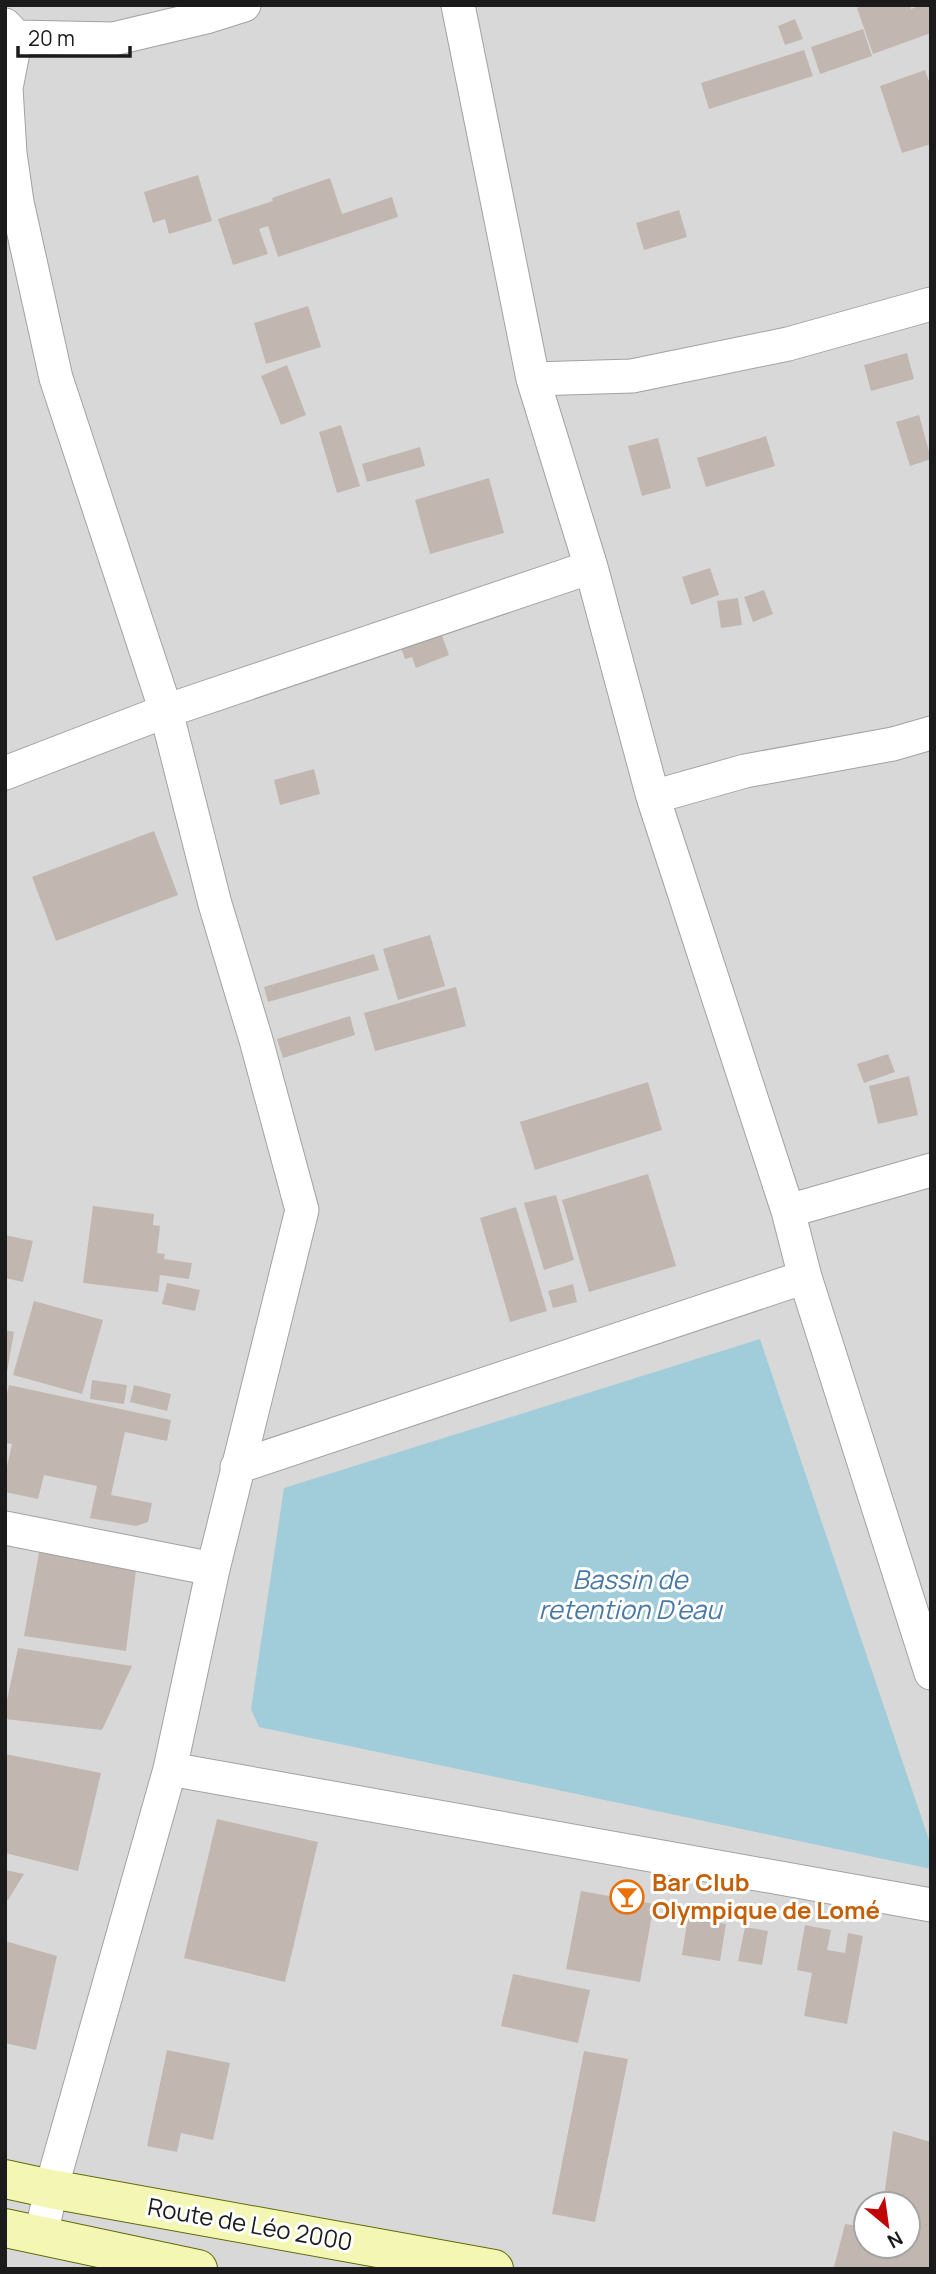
<svg xmlns="http://www.w3.org/2000/svg" width="936" height="2274" viewBox="0 0 936 2274" font-family="Manrope,sans-serif">
<style>
.residential{fill:#d9d8d8;fill-rule:evenodd}
.water{fill:#a1cdda}
.building{fill:#c1b7b0}
.lines{fill:none;stroke-linecap:round;stroke-linejoin:round}
.street-casing{stroke:#a2a2a2;stroke-width:35}
.secondary-casing{stroke:#626c07;stroke-width:40}
.street{stroke:#fff;stroke-width:33}
.secondary{stroke:#f4f7b3;stroke-width:38}
.labels{text-anchor:middle;stroke-width:6;stroke-linejoin:round;paint-order:stroke}
.food-label{font-size:24px;font-weight:bold;fill:#c56008;stroke:#fff;text-anchor:start}
.street-label{font-size:24px;fill:#1b1b1b;stroke:#fff}
.water-label{font-size:26px;font-style:italic;fill:#4a79a7;stroke:#fff}
</style>
<rect width="100%" height="100%" fill="#ece8e0"/>
<!-- residential -->
<path class="residential" d="M5,5H931V2269H5ZM866,2204H908V2246H866Z"/>
<!-- water -->
<path class="water" d="M760,1339L931,1846V1869L259,1727L251,1709L284,1488Z"/>
<!-- building -->
<path class="building" d="M865,5H910L911,9L921,5H931V33L873,54L857,8Z
M795,19L803,39L785,45L778,26Z
M863,29L872,56L820,74L811,47Z
M804,50L813,76L709,109L701,83Z
M925,70L931,87V144L902,153L880,86Z
M198,175L212,221L169,234L165,219L153,223L144,192Z
M330,178L342,214L392,197L398,217L278,257L268,226L259,229L268,254L233,265L218,219L273,201L272,198Z
M679,210L687,237L644,250L636,223Z
M308,306L321,347L266,364L254,323Z
M907,353L914,379L871,391L864,365Z
M287,365L306,415L281,425L261,376Z
M919,415L931,459L910,466L896,422Z
M341,425L360,486L337,493L319,432Z
M766,436L775,466L706,487L697,458Z
M658,438L671,488L642,496L628,446Z
M420,447L425,466L367,482L362,464Z
M489,478L504,533L430,554L415,500Z
M710,568L719,595L691,605L682,577Z
M764,590L773,614L753,622L744,597Z
M738,598L742,625L721,628L717,601Z
M441,633L449,655L416,668L412,657L405,659L401,648Z
M314,769L320,794L280,805L274,780Z
M154,831L178,895L56,941L32,877Z
M430,935L445,986L398,1000L383,949Z
M374,954L379,970L268,1002L264,987Z
M456,987L466,1026L375,1051L364,1013Z
M350,1016L355,1035L283,1058L277,1039Z
M888,1054L895,1072L864,1083L857,1064Z
M909,1076L918,1115L878,1124L869,1086Z
M648,1082L662,1130L535,1170L520,1122Z
M648,1174L676,1266L589,1292L562,1200Z
M556,1195L574,1260L544,1270L524,1203Z
M93,1206L154,1214L153,1225L160,1226L157,1253L165,1254L164,1259L192,1263L189,1279L160,1275L158,1292L83,1283Z
M516,1207L547,1311L510,1322L480,1218Z
M5,1235L33,1241L23,1282L5,1278Z
M167,1283L200,1290L195,1311L162,1304Z
M573,1284L577,1302L553,1308L548,1291Z
M34,1301L103,1320L82,1394L13,1375Z
M5,1330L14,1332L7,1372L5,1371Z
M92,1380L127,1385L124,1404L90,1399Z
M9,1385L171,1420L167,1441L125,1432L111,1495L152,1503L148,1522L136,1526L90,1518L97,1486L44,1475L38,1499L5,1492V1466H7L12,1444L5,1443V1403Z
M134,1385L171,1394L167,1411L130,1402Z
M42,1536L137,1562L126,1651L24,1636Z
M18,1648L132,1666L102,1730L5,1719V1710Z
M5,1754L101,1773L78,1871L5,1853Z
M217,1819L318,1842L285,1982L184,1958Z
M5,1870L24,1874L8,1900L5,1899Z
M581,1891L654,1904L640,1982L566,1969Z
M688,1917L726,1924L720,1961L682,1955Z
M805,1925L831,1930L827,1950L845,1953L848,1933L863,1936L847,2024L804,2016L812,1973L797,1970Z
M745,1927L768,1931L762,1965L738,1961Z
M5,1941L57,1956L36,2050L5,2043Z
M513,1974L590,1990L578,2043L501,2026Z
M167,2050L230,2063L213,2140L181,2133L177,2152L147,2146Z
M584,2051L628,2059L595,2222L552,2214Z
M893,2131L931,2142V2269H844L834,2267L845,2224L866,2227V2246H908V2204H883Z"/>
<g class="lines">
<defs>
<path id="street" d="M458,5L533,379L591,567L653,797L788,1211L805,1277L931,1673
M5,25L16,37L113,39L206,17L244,5
M16,37L6,88L10,153L17,202L56,378L166,711L215,904L256,1040L302,1210L213,1569L170,1769L51,2189L41,2236
M533,379L632,376L788,344L931,304
M5,773L166,711L591,567
M653,797L745,771L893,744L931,733
M788,1211L931,1170
M237,1467L805,1277
M5,1528L213,1569
M170,1769L931,1905"/>
<path id="secondary" d="M5,2179L51,2189L494,2269
M5,2228L198,2269"/>
</defs>
<!-- street casing -->
<use href="#street" class="street-casing"/>
<!-- secondary casing -->
<use href="#secondary" class="secondary-casing"/>
<!-- street -->
<use href="#street" class="street"/>
<!-- secondary -->
<use href="#secondary" class="secondary"/>
</g>
<!-- icons -->
<defs>
<symbol id="bar-ring" viewBox="-11 -11 22 22"><circle r="9.5" fill="#fff" stroke="#e8710a" stroke-width="1.5"/><path d="M-6-5H6L.8 .8V4.5H3.5V6h-7V4.5H-.8V.8Z" fill="#e8710a"/></symbol>
</defs>
<g fill-rule="evenodd">
<use href="#bar-ring" x="608" y="1878" width="38" height="38"/>
</g>
<g class="labels">
<!-- food labels -->
<g class="food-label">
<text x="652" y="1891">Bar Club<tspan x="652" dy="28">Olympique de Lomé</tspan></text>
</g>
<!-- street labels -->
<g class="street-label">
<text transform="translate(250 2225) rotate(10)" y="8">Route de Léo 2000</text>
</g>
<!-- water labels -->
<g class="water-label">
<text x="630" y="1589">Bassin de<tspan x="630" dy="30">retention D'eau</tspan></text>
</g>
</g>
<!-- border -->
<rect width="936" height="2274" fill="none" stroke="#1b1b1b" stroke-width="14"/>
<!-- north arrow -->
<g transform="translate(887 2225) rotate(151)"><circle r="33" fill="#ffffff" stroke="#a4a4a4" stroke-width="2"/>
<path d="M0-5L12 26L0 18L-12 26Z" fill="#c10405"/>
<text y="-10" font-size="19" font-weight="bold" text-anchor="middle" fill="#1b1b1b">N</text>
</g>
<!-- scale -->
<path d="M18 46v10h112v-10" fill="none" stroke="#1b1b1b" stroke-width="3.5"/>
<text x="28" y="46" font-size="21" fill="#1b1b1b" stroke="#ffffff" stroke-width="5" paint-order="stroke">20 m</text>
</svg>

■ ■ ■ ■

Problem to work on: Go through the records above and copy every line with the word "circle".

Task solution:
<symbol id="bar-ring" viewBox="-11 -11 22 22"><circle r="9.5" fill="#fff" stroke="#e8710a" stroke-width="1.5"/><path d="M-6-5H6L.8 .8V4.5H3.5V6h-7V4.5H-.8V.8Z" fill="#e8710a"/></symbol>
<g transform="translate(887 2225) rotate(151)"><circle r="33" fill="#ffffff" stroke="#a4a4a4" stroke-width="2"/>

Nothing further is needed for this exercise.